Cal stared, finding it hard to imagine.

“She practically gouged his eyes out. It was pretty damn impressive,” Mitch said. “Since then she’s never been far from Bren.”

“And was it after that she started talking again?”

“No. It’s not that simple,” Mitch said. “It still took a long time. Even now she mostly only talks to Bren and to the doc. She’s still recovering. But she won’t go in the shelter during raids. She has to be near Bren.”

Cal remembered her being one of the non-coms handing out ammo during the raid. Did she feel safer doing that than hiding in the shelter, just because she was near Bren?

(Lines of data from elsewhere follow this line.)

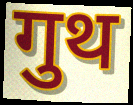
गुथ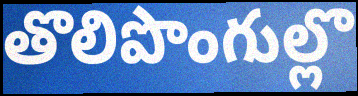
తొలిపొంగుల్లొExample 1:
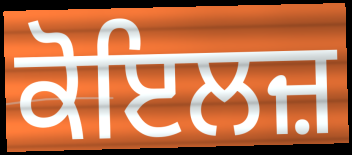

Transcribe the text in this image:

ਕੋਇਲਜ਼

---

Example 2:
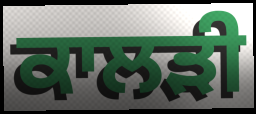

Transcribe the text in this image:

ਕਾਲੜੀ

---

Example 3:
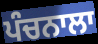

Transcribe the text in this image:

ਪੰਚਨਾਲਾ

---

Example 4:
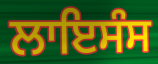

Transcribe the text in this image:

ਲਾਇਸੰਸ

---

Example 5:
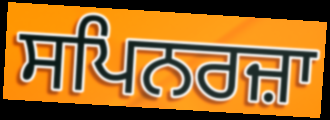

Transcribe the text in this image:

ਸਪਿਨਰਜ਼ਾ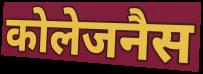
कोलेजनैसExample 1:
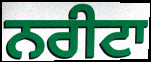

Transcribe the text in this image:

ਨਰੀਟਾ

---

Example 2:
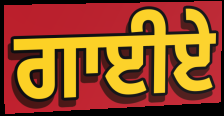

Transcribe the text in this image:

ਗਾਈਏ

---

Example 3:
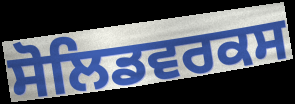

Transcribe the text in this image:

ਸੋਲਿਡਵਰਕਸ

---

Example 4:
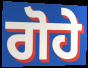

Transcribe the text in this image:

ਗੋਹੇ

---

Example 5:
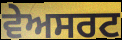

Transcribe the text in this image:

ਵੇਅਸਰਟ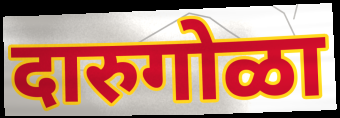
दारुगोळा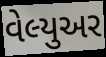
વેલ્યુઅર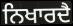
ਨਿਖਾਰਦੈ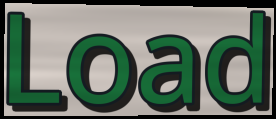
Load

“I guess she’s tougher than she looks,” Cal said. Maybe she’d be ready to become one of the soldiers one day. “With you and Bren and everyone looking out for her, she’ll be fine. They all will.”

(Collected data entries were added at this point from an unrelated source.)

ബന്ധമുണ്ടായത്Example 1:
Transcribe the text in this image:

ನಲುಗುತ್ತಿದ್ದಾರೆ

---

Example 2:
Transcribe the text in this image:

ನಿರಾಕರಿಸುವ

“The thought of not keeping them all safe… If I failed…”

“You see it as your duty, don’t you?” Cal asked. “When I asked you if you were a cop, you said, ‘I am.’ Like you still are.”

“I never resigned, and nobody ever fired me. I still have my badge. I’m still a cop. I’m
their
cop. It’s the only way I can stay sane, Cal. It’s the only thing that gives me a purpose. What I’m doing now, it’s what I’ve always done, what was always at the heart of my job—protecting women and children from men. That’s what being a cop is about.”

Cal frowned. “I don’t think I agree with that. I think your job was mostly about protecting the property of rich people from everyone else. That’s what society and law enforcement is about.”

“And you think society didn’t view women and children as a kind of property?”

Cal rubbed his eyes. “That’s a bit heavy for me.”

“Sorry.”

“No, it’s okay. I told you to talk.” He laid an arm across Mitch’s chest, rested a hand on his shoulder. “But it sounds like a bleak view of life. You talk as if all men are monsters. I don’t think I’m a monster.” No angel maybe, but no monster. “I’ve never raped anybody or beat anyone up. I know you aren’t a monster.”